Commerce électronique : Jumia resserre son modèle pour accélérer sa marche vers la rentabilité
Après une décennie marquée par une expansion rapide et des pertes persistantes, Jumia change de stratégie. La plateforme panafricaine de commerce en ligne vient de sécuriser 50 millions de dollars de nouveaux financements, dont la moitié apportée par la Société financière internationale. Avec un réseau réduit à huit pays, des charges mieux maîtrisées et une activité en reprise, le groupe vise désormais l’équilibre financier dès la fin de 2026 et un premier exercice bénéficiaire en 2027.

Le nouveau financement traduit un changement de cycle pour Jumia. L’entreprise ne cherche plus prioritairement à multiplier les marchés, mais à rendre plus performantes ses activités là où elle dispose déjà d’une base commerciale suffisamment solide. Sur les 50 millions de dollars mobilisés, 25 millions proviennent de la Société financière internationale, bras du Groupe de la Banque mondiale consacré au financement du secteur privé. Axian, déjà présent au capital de Jumia, ainsi que d’autres investisseurs participent également à l’opération. Les fonds doivent notamment renforcer la plateforme commerciale, améliorer la logistique et financer les gains de productivité. Pour les économistes, cette orientation répond à une réalité fondamentale du commerce numérique africain : la croissance du volume d’affaires ne garantit pas automatiquement la rentabilité, surtout lorsque le coût de livraison et d’acquisition des clients reste élevé.
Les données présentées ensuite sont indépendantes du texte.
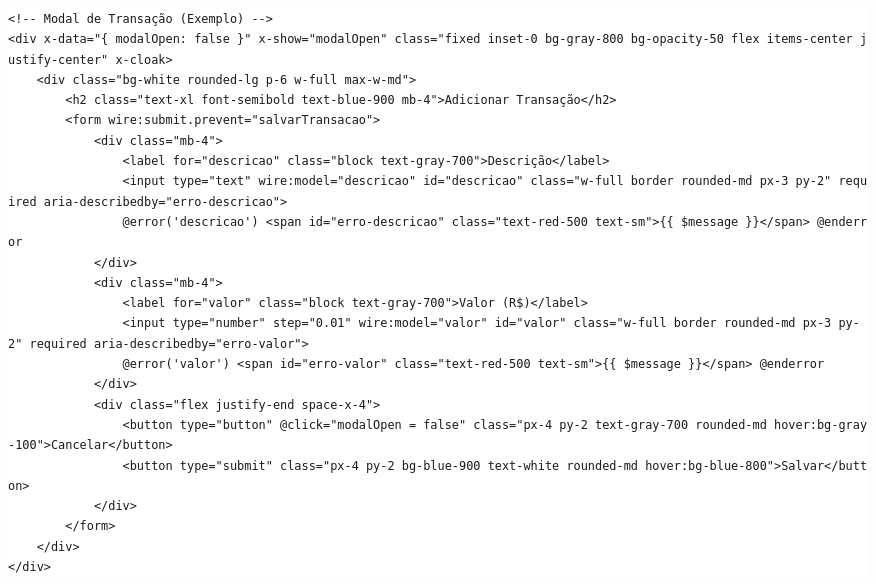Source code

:     <!-- Modal de Transação (Exemplo) -->
    <div x-data="{ modalOpen: false }" x-show="modalOpen" class="fixed inset-0 bg-gray-800 bg-opacity-50 flex items-center justify-center" x-cloak>
        <div class="bg-white rounded-lg p-6 w-full max-w-md">
            <h2 class="text-xl font-semibold text-blue-900 mb-4">Adicionar Transação</h2>
            <form wire:submit.prevent="salvarTransacao">
                <div class="mb-4">
                    <label for="descricao" class="block text-gray-700">Descrição</label>
                    <input type="text" wire:model="descricao" id="descricao" class="w-full border rounded-md px-3 py-2" required aria-describedby="erro-descricao">
                    @error('descricao') <span id="erro-descricao" class="text-red-500 text-sm">{{ $message }}</span> @enderror
                </div>
                <div class="mb-4">
                    <label for="valor" class="block text-gray-700">Valor (R$)</label>
                    <input type="number" step="0.01" wire:model="valor" id="valor" class="w-full border rounded-md px-3 py-2" required aria-describedby="erro-valor">
                    @error('valor') <span id="erro-valor" class="text-red-500 text-sm">{{ $message }}</span> @enderror
                </div>
                <div class="flex justify-end space-x-4">
                    <button type="button" @click="modalOpen = false" class="px-4 py-2 text-gray-700 rounded-md hover:bg-gray-100">Cancelar</button>
                    <button type="submit" class="px-4 py-2 bg-blue-900 text-white rounded-md hover:bg-blue-800">Salvar</button>
                </div>
            </form>
        </div>
    </div>
</div>


<script>
    document.addEventListener('livewire:load', function () {
        const ctx = document.getElementById('categoriasChart').getContext('2d');
        new Chart(ctx, {
            type: 'pie',
            data: {
                labels: ['Alimentação', 'Moradia', 'Transporte', 'Lazer'],
                datasets: [{
                    data: [30000, 50000, 20000, 10000], // Valores em centavos
                    backgroundColor: ['#1E3A8A', '#3B82F6', '#93C5FD', '#DBEAFE'],
                }]
            },
            options: {
                responsive: true,
                plugins: {
                    legend: { position: 'top' },
                    tooltip: {
                        callbacks: {
                            label: function(context) {
                                let valor = context.raw / 100;
                                return `${context.label}: R$ ${valor.toLocaleString('pt-BR', { minimumFractionDigits: 2 })}`;
                            }
                        }
                    }
                }
            }
        });
    });
</script>
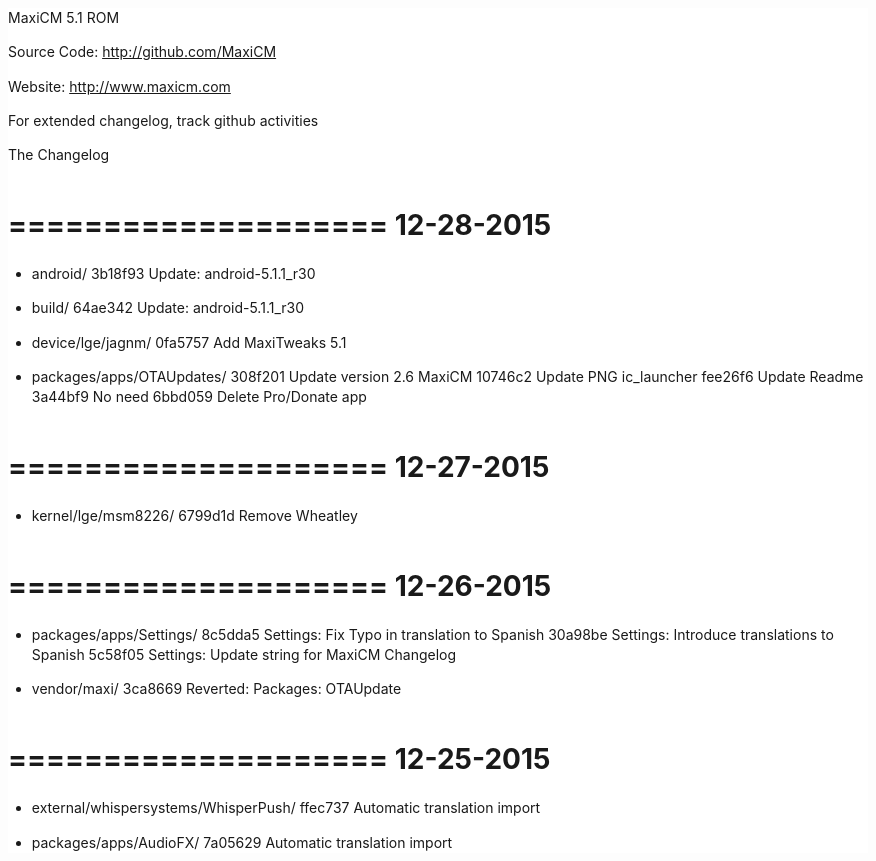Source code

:   MaxiCM 5.1 ROM

  Source Code: http://github.com/MaxiCM
  
  Website: http://www.maxicm.com
  
  For extended changelog, track github activities

The Changelog

====================
     12-28-2015
====================


   * android/
3b18f93 Update: android-5.1.1_r30

   * build/
64ae342 Update: android-5.1.1_r30

   * device/lge/jagnm/
0fa5757 Add MaxiTweaks 5.1

   * packages/apps/OTAUpdates/
308f201 Update version 2.6 MaxiCM
10746c2 Update PNG ic_launcher
fee26f6 Update Readme
3a44bf9 No need
6bbd059 Delete Pro/Donate app

====================
     12-27-2015
====================


   * kernel/lge/msm8226/
6799d1d Remove Wheatley

====================
     12-26-2015
====================


   * packages/apps/Settings/
8c5dda5 Settings: Fix Typo in translation to Spanish
30a98be Settings: Introduce translations to Spanish
5c58f05 Settings: Update string for MaxiCM Changelog

   * vendor/maxi/
3ca8669 Reverted: Packages: OTAUpdate

====================
     12-25-2015
====================


   * external/whispersystems/WhisperPush/
ffec737 Automatic translation import

   * packages/apps/AudioFX/
7a05629 Automatic translation import

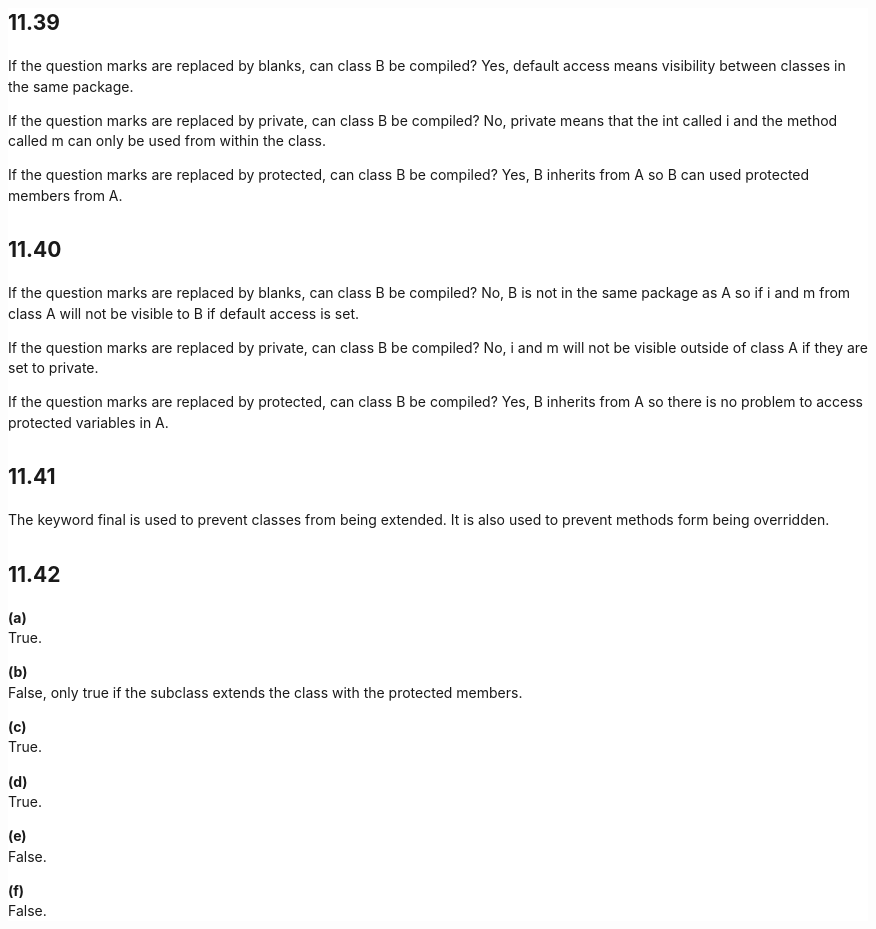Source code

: ## 11.39 ##
If the question marks are replaced by blanks, can class B be compiled? Yes, default access means visibility between classes in the same package.  
    
If the question marks are replaced by private, can class B be compiled? No, private means that the int called i and the method called m can only be used from 
within the class.  

If the question marks are replaced by protected, can class B be compiled? Yes, B inherits from A so B can used protected members from A.  

## 11.40 ##
If the question marks are replaced by blanks, can class B be compiled? No, B is not in the same package as A so if i and m from class A will not be visible to 
B if default access is set.  

If the question marks are replaced by private, can class B be compiled? No, i and m will not be visible outside of class A if they are set to private.  
 
If the question marks are replaced by protected, can class B be compiled? Yes, B inherits from A so there is no problem to access protected variables in A.  

## 11.41 ##
The keyword final is used to prevent classes from being extended. It is also used to prevent methods form being overridden.  

## 11.42 ##
**(a)**  
True.  

**(b)**  
False, only true if the subclass extends the class with the protected members.  

**(c)**  
True.  

**(d)**  
True.  

**(e)**  
False.  

**(f)**  
False.  


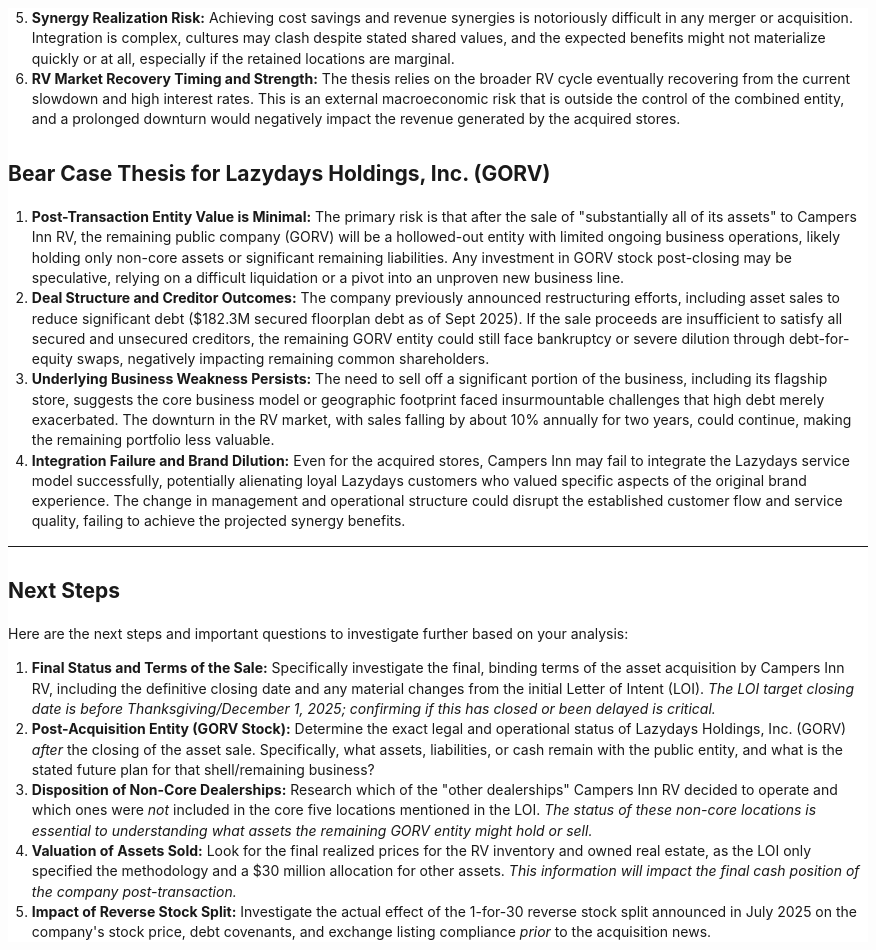 5.  **Synergy Realization Risk:** Achieving cost savings and revenue synergies is notoriously difficult in any merger or acquisition. Integration is complex, cultures may clash despite stated shared values, and the expected benefits might not materialize quickly or at all, especially if the retained locations are marginal.
6.  **RV Market Recovery Timing and Strength:** The thesis relies on the broader RV cycle eventually recovering from the current slowdown and high interest rates. This is an external macroeconomic risk that is outside the control of the combined entity, and a prolonged downturn would negatively impact the revenue generated by the acquired stores.

## Bear Case Thesis for Lazydays Holdings, Inc. (GORV)

1.  **Post-Transaction Entity Value is Minimal:** The primary risk is that after the sale of "substantially all of its assets" to Campers Inn RV, the remaining public company (GORV) will be a hollowed-out entity with limited ongoing business operations, likely holding only non-core assets or significant remaining liabilities. Any investment in GORV stock post-closing may be speculative, relying on a difficult liquidation or a pivot into an unproven new business line.
2.  **Deal Structure and Creditor Outcomes:** The company previously announced restructuring efforts, including asset sales to reduce significant debt ($182.3M secured floorplan debt as of Sept 2025). If the sale proceeds are insufficient to satisfy all secured and unsecured creditors, the remaining GORV entity could still face bankruptcy or severe dilution through debt-for-equity swaps, negatively impacting remaining common shareholders.
3.  **Underlying Business Weakness Persists:** The need to sell off a significant portion of the business, including its flagship store, suggests the core business model or geographic footprint faced insurmountable challenges that high debt merely exacerbated. The downturn in the RV market, with sales falling by about 10% annually for two years, could continue, making the remaining portfolio less valuable.
4.  **Integration Failure and Brand Dilution:** Even for the acquired stores, Campers Inn may fail to integrate the Lazydays service model successfully, potentially alienating loyal Lazydays customers who valued specific aspects of the original brand experience. The change in management and operational structure could disrupt the established customer flow and service quality, failing to achieve the projected synergy benefits.

---

## Next Steps

Here are the next steps and important questions to investigate further based on your analysis:

1.  **Final Status and Terms of the Sale:** Specifically investigate the final, binding terms of the asset acquisition by Campers Inn RV, including the definitive closing date and any material changes from the initial Letter of Intent (LOI). *The LOI target closing date is before Thanksgiving/December 1, 2025; confirming if this has closed or been delayed is critical.*
2.  **Post-Acquisition Entity (GORV Stock):** Determine the exact legal and operational status of Lazydays Holdings, Inc. (GORV) *after* the closing of the asset sale. Specifically, what assets, liabilities, or cash remain with the public entity, and what is the stated future plan for that shell/remaining business?
3.  **Disposition of Non-Core Dealerships:** Research which of the "other dealerships" Campers Inn RV decided to operate and which ones were *not* included in the core five locations mentioned in the LOI. *The status of these non-core locations is essential to understanding what assets the remaining GORV entity might hold or sell.*
4.  **Valuation of Assets Sold:** Look for the final realized prices for the RV inventory and owned real estate, as the LOI only specified the methodology and a $\$30$ million allocation for other assets. *This information will impact the final cash position of the company post-transaction.*
5.  **Impact of Reverse Stock Split:** Investigate the actual effect of the 1-for-30 reverse stock split announced in July 2025 on the company's stock price, debt covenants, and exchange listing compliance *prior* to the acquisition news.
Un périmètre plus petit, mais une activité plus dynamique
Jumia a progressivement réduit son empreinte géographique. Après avoir mis fin à certaines activités, notamment dans la livraison de repas, le groupe a quitté plusieurs marchés jugés insuffisamment rentables. Il opère désormais dans huit pays africains. Cette cure d’amaigrissement s’est accompagnée d’une importante réduction des effectifs. Ceux-ci sont passés de plus de 4 300 salariés fin 2022 à moins de 2 000 au premier trimestre 2026. L’automatisation et l’intelligence artificielle sont également utilisées pour réduire certaines dépenses opérationnelles. Cette stratégie semble commencer à produire des résultats. Au deuxième trimestre 2026, le chiffre d’affaires a augmenté de 14 % sur un an pour atteindre 52 millions de dollars. La valeur des marchandises vendues sur la plateforme a, elle, progressé de 20 %, à 216,3 millions de dollars. Le nombre de commandes de produits physiques a également enregistré une hausse importante, tandis que la clientèle active trimestrielle s’est établie à 2,6 millions de personnes.
Le Nigeria confirme son rôle stratégique
Le marché nigérian constitue l’un des principaux moteurs de cette reprise. La valeur des marchandises vendues y a augmenté de 36 %, tandis que les commandes ont progressé de 34 %. Cette performance montre, selon des analystes du secteur, l’importance de concentrer les investissements sur les marchés présentant une profondeur démographique et commerciale suffisante. Dans un environnement africain très fragmenté, vouloir couvrir trop de pays peut rapidement transformer la croissance en gouffre financier. Jumia mise aussi davantage sur les vendeurs internationaux. Les produits proposés par des commerçants étrangers ont presque doublé en un an, notamment grâce aux vendeurs chinois et à une offre turque positionnée sur des prix accessibles.
Les pertes diminuent, mais la trésorerie reste sous pression
Le redressement est néanmoins loin d’être achevé. La perte d’EBITDA ajusté s’est réduite de 36 %, à 8,7 millions de dollars, tandis que la perte opérationnelle est tombée à 12,4 millions de dollars. La trésorerie demeure cependant un point de vigilance. Les liquidités disponibles fin juin atteignaient 48,3 millions de dollars, contre 62,6 millions trois mois auparavant. Les opérations ont consommé 11,8 millions de dollars au deuxième trimestre. Pour les économistes, le nouveau financement doit donc être considéré moins comme une récompense que comme une fenêtre de transition. Jumia doit désormais démontrer que les économies réalisées sont structurelles et que l’augmentation des ventes peut être transformée en génération de trésorerie.
2027, l’année de vérité
La direction table sur une progression comprise entre 27 % et 32 % de la valeur des marchandises vendues en 2026, à périmètre comparable. Elle prévoit encore une perte d’EBITDA ajusté de 25 à 30 millions de dollars sur l’ensemble de l’exercice. Le véritable test interviendra toutefois au quatrième trimestre, avec l’objectif d’atteindre l’équilibre de l’EBITDA ajusté et de générer un flux de trésorerie positif. L’enjeu dépasse le seul cas Jumia. Le parcours de l’entreprise illustre les difficultés auxquelles se heurte le commerce électronique africain : faibles revenus disponibles, infrastructures logistiques coûteuses, paiements encore largement dominés par le cash et marchés nationaux très différents.